Open zimenglan-sysu-512 opened 5 years ago
This is due to a different codepath being executed in the backwards, and some hook not being triggered properly in the distributed
package.
I think the right solution here would be to make conv
, batch_norm
/ etc support empty batch sizes natively.
Another solution I believe would work is to use the legacy distributed backend.
Experiencing the same issue.
Training stops when mask proposals are empty. Any suggestions, to deal with this case?
hi @fmassa
u are right,it needs to make conv
, bn
, gn
/ etc support empty batchsizes, so i follow Conv2d
to encapsulate GN
like this:
class GroupNorm(torch.nn.GroupNorm):
def forward(self, x):
if x.numel() > 0:
return super(GroupNorm, self).forward(x)
# get output shape
output_shape = x.shape
return _NewEmptyTensorOp.apply(x, output_shape)
but it does not work.
hi @Sreehari-iitm a simple but not nice method is that we make some fake proposals to forward the mask branch and then make zero for the gradients when bp.

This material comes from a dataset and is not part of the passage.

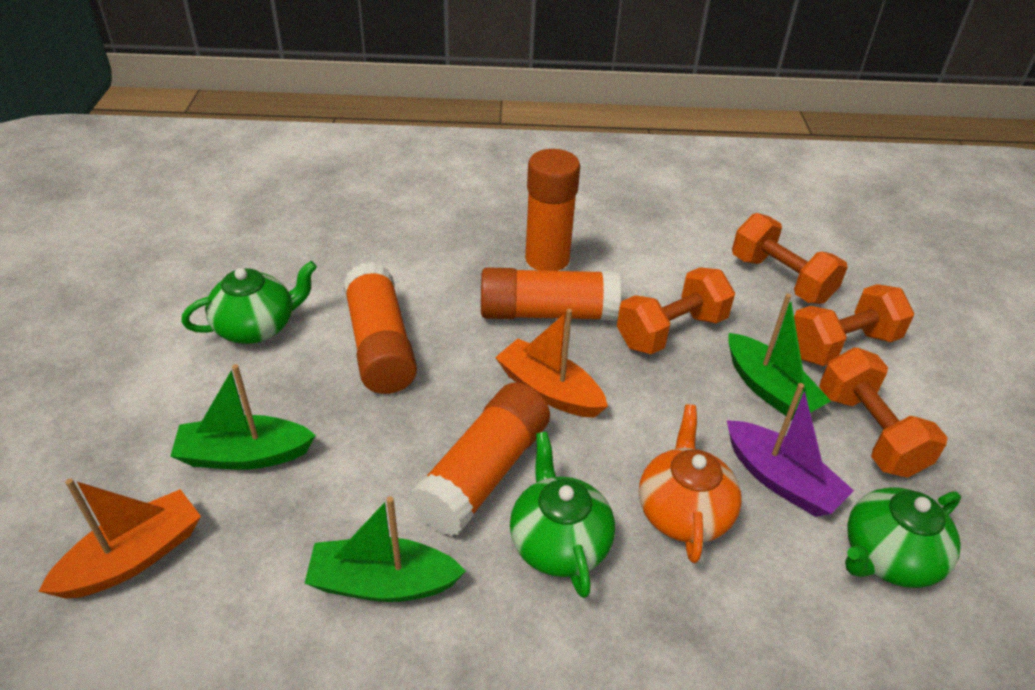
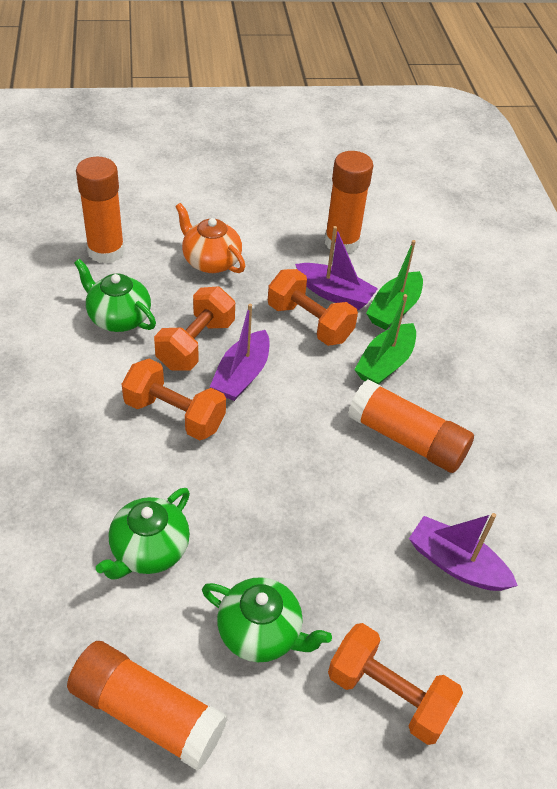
green boat: 3 -> 2
orange boat: 2 -> 0
purple boat: 1 -> 3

hi @zimenglan-sysu-512 I did this expecting the network to improvise after few iterations that it no longer gives empty mask proposals, but the network was still giving empty proposals in some iterations. I think there should be something to penalize empty proposals so that it improves over time. But still didn't figure out a way to do that
hi @Sreehari-iitm maybe try this in mask scoring rcnn to deal with empty proposals for mask branch. btw, it is in the test phase.
i find that if the proposals is empty when train the mask branch, the training procedure will hang on. how to deal with this cases?